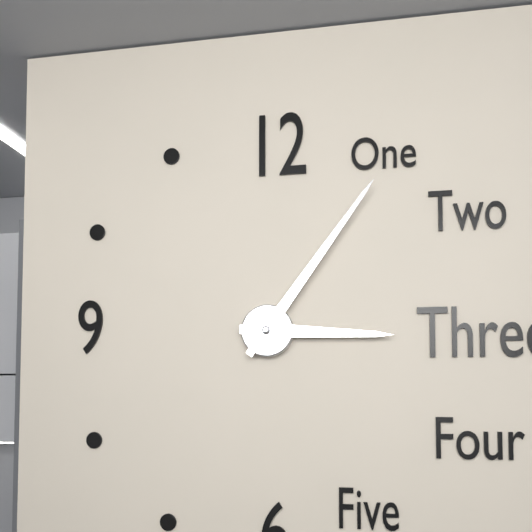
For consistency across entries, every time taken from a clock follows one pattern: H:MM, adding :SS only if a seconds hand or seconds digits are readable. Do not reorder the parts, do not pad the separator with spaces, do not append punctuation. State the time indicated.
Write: 3:06
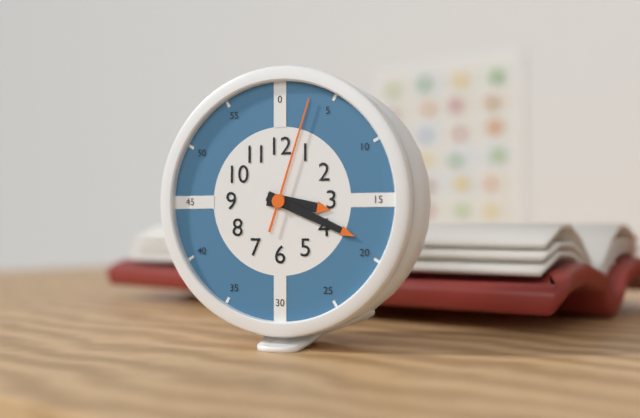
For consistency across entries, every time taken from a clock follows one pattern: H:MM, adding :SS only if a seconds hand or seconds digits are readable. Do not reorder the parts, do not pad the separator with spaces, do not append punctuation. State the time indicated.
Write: 3:19:03
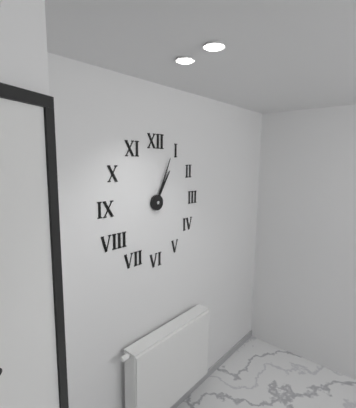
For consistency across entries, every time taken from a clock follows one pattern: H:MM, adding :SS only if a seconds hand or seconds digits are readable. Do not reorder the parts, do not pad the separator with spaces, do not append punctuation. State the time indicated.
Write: 1:04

## WHAT IS BEING ASKED
Recast the rows above as a JSON list of strings with one string per line, skipping blank lines and leaving out the pictures.

## THE COMPLETED TASK
[
  "For consistency across entries, every time taken from a clock follows one pattern: H:MM, adding :SS only if a seconds hand or seconds digits are readable. Do not reorder the parts, do not pad the separator with spaces, do not append punctuation. State the time indicated.",
  "Write: 3:06",
  "For consistency across entries, every time taken from a clock follows one pattern: H:MM, adding :SS only if a seconds hand or seconds digits are readable. Do not reorder the parts, do not pad the separator with spaces, do not append punctuation. State the time indicated.",
  "Write: 3:19:03",
  "For consistency across entries, every time taken from a clock follows one pattern: H:MM, adding :SS only if a seconds hand or seconds digits are readable. Do not reorder the parts, do not pad the separator with spaces, do not append punctuation. State the time indicated.",
  "Write: 1:04"
]